Je commence à faire couler l'eau dans la baignoire et j'en prends au creu de mes mains pour me l'apporter au visage. La fraîcheur me fait du bien. L'eau qui retombe est d'une couleur à mi-chemin entre le rouge foncé et le marron. Je continue jusqu'à ce qu'elle soit totalement translucide après être passée sur ma tête.

En même temps, mon hôte a coupé mon maillot et retiré ce qui me servait de garot. Il vient juste de terminer le nettoyage de la plaie avec un gel hydroalcoolique prévu à cet effet.

"Elle a l'air d'avoir été désinfectée, c'est toi qui l'as fait ? me demande-t-il en me lançant un regard suspicieux.

- En fait, j'ai imbibé le drap d'alcool...

- Hmmm, bon réflexe !"

Même lorsqu'il me complimente il ne montre pas le moindre signe de gentillesse : il a dit ça avec une froideur sans égale. Il observe l'intérieur de la plaie, tout en évitant de trop la toucher. Ça me lance quand même.

"Il y a un morceau de métal dedans, il va falloir que je vous le retire donc mettez vous dans la baignoire pour ne pas en mettre partout !"

Je coupe alors le robinet et m'allonge dans la baignoire bien qu'elle soit encore mouillée. Le contact avec l'eau me pique intensément dans le dos sans que je n'y trouve de raison particulière.

Il sort une aiguille et du fil et les pose sur le rebord. Une immense douleur m'envahit lorsqu'il commence à enfoncer sa main droite dans mon ventre. J'essaie de me retenir de crier en serrant les poings et les dents mais je n'y arrive pas. Je pousse des gémissements qui deviennent de plus en plus fort, j'en ai la tête qui tourne. Alors que je suis sur le point de crier pour de bon, il retire sa main et ma douleur s'atténue sans disparaitre. Puis il referme la plaie pour stopper les saignements et suture aussi celles sur mon visage.

Il se relève et se lave les mains dans le lavabo blanc pour se débarrasser de mon sang. Il me propose d'aller m'installer dans l'une des chambres pour me reposer de ma journée. Il part me chercher des vêtements pour me changer car les miens sont sales, troués et trempés. Pendant ce temps je les enlève et les laisse tomber au sol. Je prends une serviette, que mon hôte avait laissé sur un meuble, et me sèche avec. Puis j'enfile les affaires qu'il vient de me déposer.

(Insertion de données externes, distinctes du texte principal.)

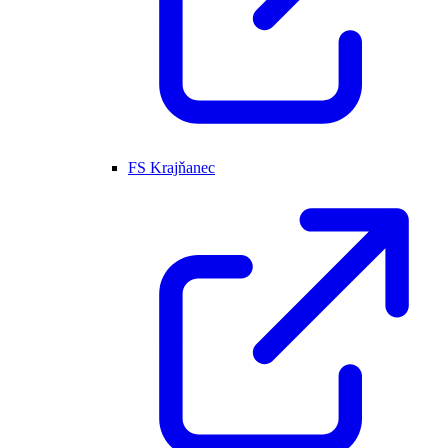
FS Krajňanec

Je sors de cette salle de bain et ouvre la porte d'en face. C'est une chambre. Je m'allonge sur le lit sans m'installer sous les couvertures.

Je réalise seulement, maintenant que je suis sauvé, et que je viens de perdre tout ce que j'avais : mon seul ami encore en vie et chef, mes camarades: ma nouvelle famille en soit; mes affaires, mon lieu de vie, mon travail (en tout cas pour l'instant)... Mais surtout mon frère de coeur...

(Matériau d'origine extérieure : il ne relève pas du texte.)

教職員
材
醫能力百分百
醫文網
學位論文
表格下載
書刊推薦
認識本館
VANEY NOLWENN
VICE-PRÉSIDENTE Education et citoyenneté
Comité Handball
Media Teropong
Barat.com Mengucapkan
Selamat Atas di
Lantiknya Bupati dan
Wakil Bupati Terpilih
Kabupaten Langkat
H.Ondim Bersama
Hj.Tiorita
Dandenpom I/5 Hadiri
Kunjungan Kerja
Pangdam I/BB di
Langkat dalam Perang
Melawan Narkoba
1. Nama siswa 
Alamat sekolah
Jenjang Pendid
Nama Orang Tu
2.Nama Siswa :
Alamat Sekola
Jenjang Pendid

Je ne suis pas quelqu'un de sentimental, loin de là, mais les larmes coulent abondamment le long de mes joues. Je n'ai plus de raison de vivre... avant la guerre je voulais réussir ma vie mais les conflits m'en ont empêcher alors je me suis juré de profiter de mes amis, mais je n'en ai plus... plus aucune raison de vivre... en fait si, une seule : ma promesse.